# EXERCISE DETAILS
Transcribe the records below exactly, leaving out any pictures.

# EXERCISE INPUTS
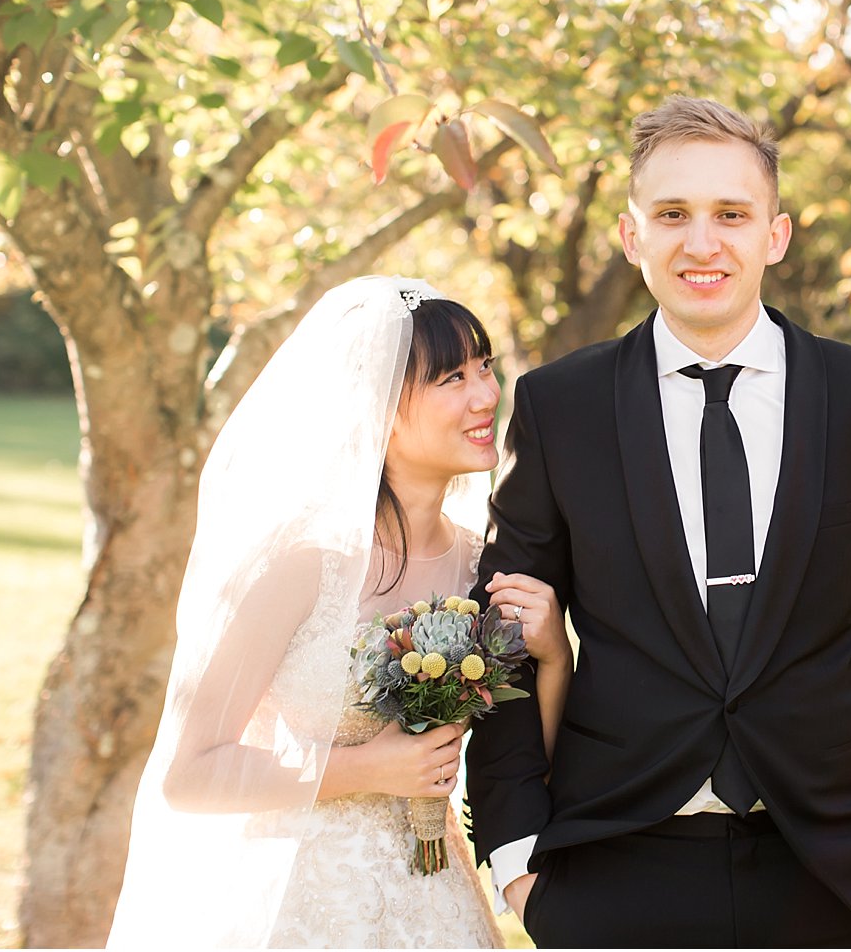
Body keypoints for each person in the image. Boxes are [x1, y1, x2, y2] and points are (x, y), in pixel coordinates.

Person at [466, 96, 851, 947]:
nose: (702, 243)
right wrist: (516, 851)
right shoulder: (561, 407)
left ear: (774, 234)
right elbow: (501, 633)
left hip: (839, 868)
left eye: (730, 214)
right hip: (613, 863)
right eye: (673, 215)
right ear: (634, 239)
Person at [106, 276, 571, 948]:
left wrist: (555, 654)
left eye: (485, 368)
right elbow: (188, 772)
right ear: (377, 406)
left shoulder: (482, 567)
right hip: (300, 905)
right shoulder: (299, 566)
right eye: (452, 378)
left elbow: (529, 766)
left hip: (436, 901)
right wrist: (366, 770)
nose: (487, 396)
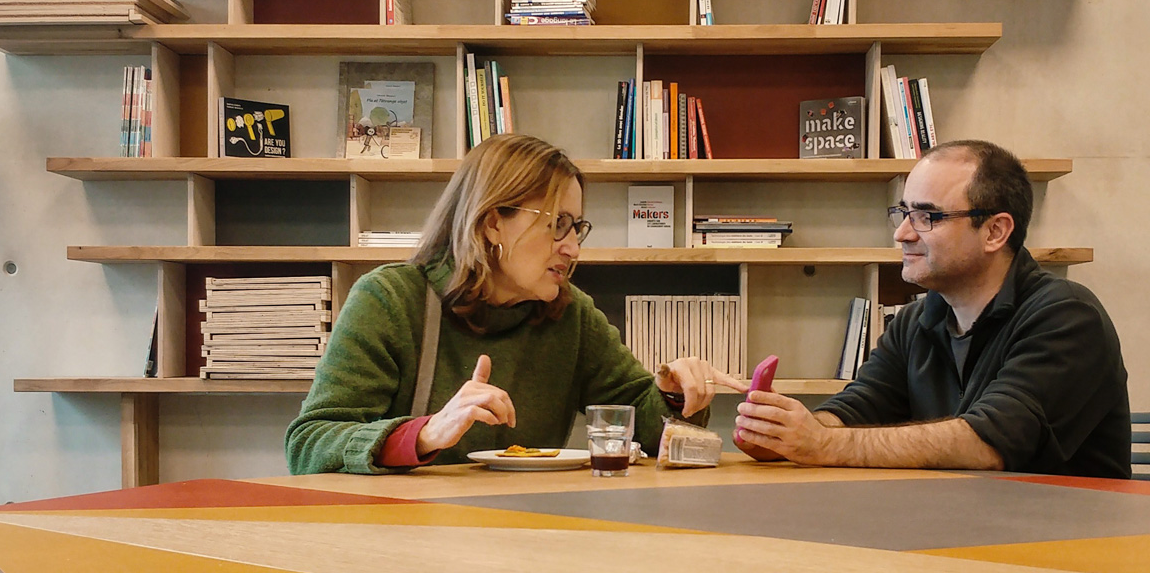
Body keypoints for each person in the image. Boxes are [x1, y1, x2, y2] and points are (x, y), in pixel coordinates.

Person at [287, 133, 745, 474]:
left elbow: (646, 432)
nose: (572, 248)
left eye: (577, 228)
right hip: (404, 540)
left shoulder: (571, 314)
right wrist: (424, 433)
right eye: (557, 224)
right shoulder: (390, 299)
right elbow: (309, 443)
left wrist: (671, 392)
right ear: (492, 223)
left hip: (528, 532)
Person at [735, 139, 1131, 478]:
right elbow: (859, 408)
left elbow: (991, 443)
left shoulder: (1067, 316)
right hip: (958, 527)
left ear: (995, 231)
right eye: (903, 213)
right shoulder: (914, 322)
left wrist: (820, 444)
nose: (902, 233)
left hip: (1065, 536)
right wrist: (784, 433)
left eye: (927, 217)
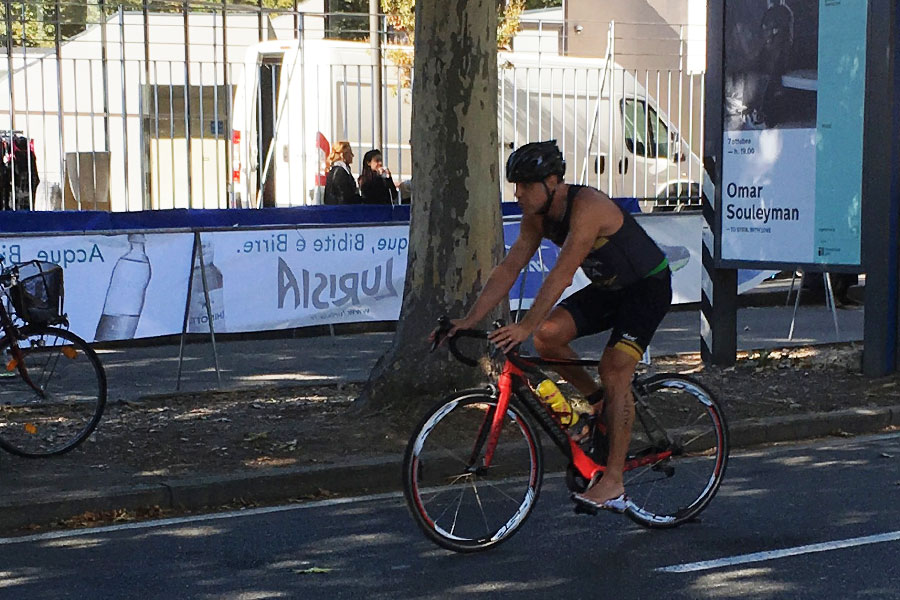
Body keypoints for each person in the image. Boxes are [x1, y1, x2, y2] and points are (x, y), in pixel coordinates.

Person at [435, 140, 672, 513]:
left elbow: (561, 274)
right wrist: (469, 319)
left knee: (614, 369)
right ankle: (597, 404)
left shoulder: (588, 207)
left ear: (552, 182)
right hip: (610, 291)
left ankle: (613, 482)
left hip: (647, 290)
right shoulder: (537, 217)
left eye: (526, 186)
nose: (518, 194)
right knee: (549, 336)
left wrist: (525, 325)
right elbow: (509, 268)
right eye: (515, 185)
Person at [324, 141, 361, 205]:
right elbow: (344, 196)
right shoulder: (340, 172)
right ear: (342, 154)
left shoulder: (337, 170)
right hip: (341, 211)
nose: (352, 155)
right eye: (350, 153)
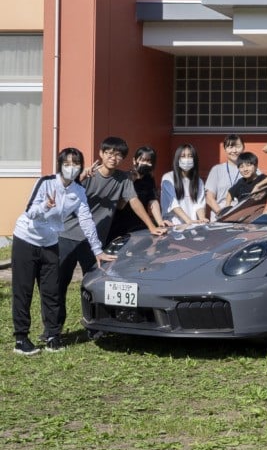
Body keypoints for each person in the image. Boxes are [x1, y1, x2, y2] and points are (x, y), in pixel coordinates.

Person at [57, 136, 165, 338]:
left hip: (95, 242)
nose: (113, 158)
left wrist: (152, 226)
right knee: (59, 283)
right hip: (68, 235)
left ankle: (96, 327)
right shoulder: (87, 175)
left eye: (118, 155)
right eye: (109, 153)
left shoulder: (123, 179)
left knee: (97, 284)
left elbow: (134, 201)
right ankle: (53, 331)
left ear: (123, 158)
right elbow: (61, 193)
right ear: (101, 154)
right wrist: (80, 178)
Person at [12, 148, 116, 354]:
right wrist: (46, 206)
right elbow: (30, 212)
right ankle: (21, 339)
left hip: (51, 242)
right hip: (26, 239)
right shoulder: (46, 182)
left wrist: (97, 250)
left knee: (52, 289)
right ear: (60, 165)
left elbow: (86, 220)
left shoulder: (78, 191)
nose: (71, 168)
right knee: (23, 290)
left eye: (76, 163)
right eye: (67, 163)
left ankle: (53, 335)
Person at [161, 144, 218, 225]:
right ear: (177, 159)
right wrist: (188, 220)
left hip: (192, 226)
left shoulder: (198, 181)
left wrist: (202, 218)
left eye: (190, 156)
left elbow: (199, 204)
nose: (187, 159)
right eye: (183, 156)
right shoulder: (168, 178)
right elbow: (173, 204)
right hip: (173, 225)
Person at [119, 146, 165, 235]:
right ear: (134, 160)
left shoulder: (149, 179)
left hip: (141, 225)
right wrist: (131, 182)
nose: (145, 163)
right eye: (142, 160)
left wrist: (160, 222)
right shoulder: (125, 177)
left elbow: (153, 201)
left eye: (149, 161)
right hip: (122, 226)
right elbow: (120, 205)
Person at [204, 134, 247, 209]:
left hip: (243, 214)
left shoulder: (251, 169)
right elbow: (209, 197)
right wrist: (221, 213)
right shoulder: (217, 170)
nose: (234, 150)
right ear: (225, 149)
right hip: (220, 213)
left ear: (243, 148)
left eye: (237, 146)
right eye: (230, 147)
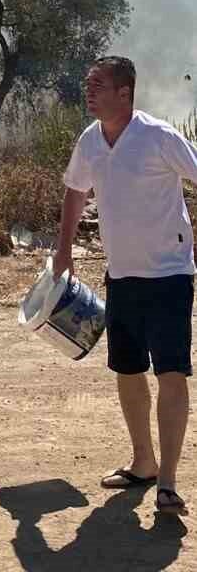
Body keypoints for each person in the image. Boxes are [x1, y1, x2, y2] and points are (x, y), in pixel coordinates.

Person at [55, 55, 197, 517]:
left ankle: (169, 484)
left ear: (125, 93)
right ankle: (144, 463)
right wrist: (64, 250)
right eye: (88, 83)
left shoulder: (157, 136)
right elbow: (76, 190)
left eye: (99, 84)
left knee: (171, 372)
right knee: (128, 370)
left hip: (170, 276)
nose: (89, 90)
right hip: (121, 276)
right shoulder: (91, 141)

# ANSWER SPACE
Body keypoints for each person in the image. Boxes are [x1, y1, x2, y2] and points are (x, y), in pixel coordinates.

Person at [466, 96, 851, 947]:
nose: (702, 243)
right wrist: (516, 851)
right shoulder: (561, 407)
left ear: (774, 234)
right elbow: (501, 633)
left hip: (839, 868)
left eye: (730, 214)
right hip: (613, 863)
right eye: (673, 215)
right ear: (634, 239)
Person at [106, 276, 571, 948]:
left wrist: (555, 654)
left eye: (485, 368)
right elbow: (188, 772)
right ear: (377, 406)
left shoulder: (482, 567)
right hip: (300, 905)
right shoulder: (299, 566)
right eye: (452, 378)
left elbow: (529, 766)
left hip: (436, 901)
right wrist: (366, 770)
nose: (487, 396)
Body keypoints for each person in the image. Boxes are [x1, y1, x2, y2] and points are (x, y), in pixel coordinates.

Person at [287, 133, 745, 474]:
left elbow: (646, 432)
nose: (572, 248)
left eye: (577, 228)
right hip: (404, 540)
left shoulder: (571, 314)
right wrist: (424, 433)
right eye: (557, 224)
right shoulder: (390, 299)
right elbow: (309, 443)
left wrist: (671, 392)
right ear: (492, 223)
left hip: (528, 532)
Person at [735, 139, 1131, 478]:
right elbow: (859, 408)
left elbow: (991, 443)
left shoulder: (1067, 316)
right hip: (958, 527)
left ear: (995, 231)
right eye: (903, 213)
right shoulder: (914, 322)
left wrist: (820, 444)
nose: (902, 233)
left hip: (1065, 536)
right wrist: (784, 433)
left eye: (927, 217)
Body keypoints for each person in the image. Boxes are [x1, y1, x2, y2] and points are (x, y), in pixel coordinates.

Person at [435, 140, 672, 513]:
left elbow: (561, 274)
right wrist: (469, 319)
left knee: (614, 369)
right ankle: (597, 404)
left shoulder: (588, 207)
left ear: (552, 182)
right hip: (610, 291)
left ankle: (613, 482)
left hip: (647, 290)
right shoulder: (537, 217)
left eye: (526, 186)
nose: (518, 194)
right knee: (549, 336)
left wrist: (525, 325)
right elbow: (509, 268)
right eye: (515, 185)
Person at [324, 141, 361, 205]:
right elbow: (344, 196)
right shoulder: (340, 172)
right ear: (342, 154)
left shoulder: (337, 170)
right hip: (341, 211)
nose: (352, 155)
right eye: (350, 153)
Body keypoints for each person in the image. Boxes are [x1, y1, x2, y2] and points are (x, y), in pixel coordinates.

Person at [57, 136, 165, 338]:
left hip: (95, 242)
nose: (113, 158)
left wrist: (152, 226)
right knee: (59, 283)
right hip: (68, 235)
left ankle: (96, 327)
right shoulder: (87, 175)
left eye: (118, 155)
right eye: (109, 153)
left shoulder: (123, 179)
left knee: (97, 284)
left elbow: (134, 201)
right ankle: (53, 331)
left ear: (123, 158)
right elbow: (61, 193)
right ear: (101, 154)
right wrist: (80, 178)
Person at [12, 148, 116, 354]:
right wrist: (46, 206)
right elbow: (30, 212)
right ankle: (21, 339)
left hip: (51, 242)
right hip: (26, 239)
right shoulder: (46, 182)
left wrist: (97, 250)
left knee: (52, 289)
right ear: (60, 165)
left elbow: (86, 220)
left shoulder: (78, 191)
nose: (71, 168)
right knee: (23, 290)
left eye: (76, 163)
right eye: (67, 163)
left ankle: (53, 335)
Person at [161, 144, 218, 225]:
right ear: (177, 159)
right wrist: (188, 220)
left hip: (192, 226)
left shoulder: (198, 181)
left wrist: (202, 218)
left eye: (190, 156)
left elbow: (199, 204)
nose: (187, 159)
right eye: (183, 156)
right shoulder: (168, 178)
right elbow: (173, 204)
right hip: (173, 225)
Person at [119, 146, 165, 235]:
right ear: (134, 160)
left shoulder: (149, 179)
left hip: (141, 225)
right wrist: (131, 182)
nose: (145, 163)
right eye: (142, 160)
left wrist: (160, 222)
right shoulder: (125, 177)
left elbow: (153, 201)
left eye: (149, 161)
right hip: (122, 226)
right elbow: (120, 205)
Person at [204, 134, 247, 209]:
left hip: (243, 214)
left shoulder: (251, 169)
right elbow: (209, 197)
right wrist: (221, 213)
right shoulder: (217, 170)
nose: (234, 150)
right ear: (225, 149)
right hip: (220, 213)
left ear: (243, 148)
left eye: (237, 146)
right eye: (230, 147)
Body keypoints for each person in the image. Boxes are [x1, y1, x2, y2] and points are (x, y), in pixel coordinates.

Person at [55, 55, 197, 517]:
left ankle: (169, 484)
left ear: (125, 93)
right ankle: (144, 463)
right wrist: (64, 250)
right eye: (88, 83)
left shoulder: (157, 136)
right elbow: (76, 190)
left eye: (99, 84)
left knee: (171, 372)
right knee: (128, 370)
left hip: (170, 276)
nose: (89, 90)
right hip: (121, 276)
right shoulder: (91, 141)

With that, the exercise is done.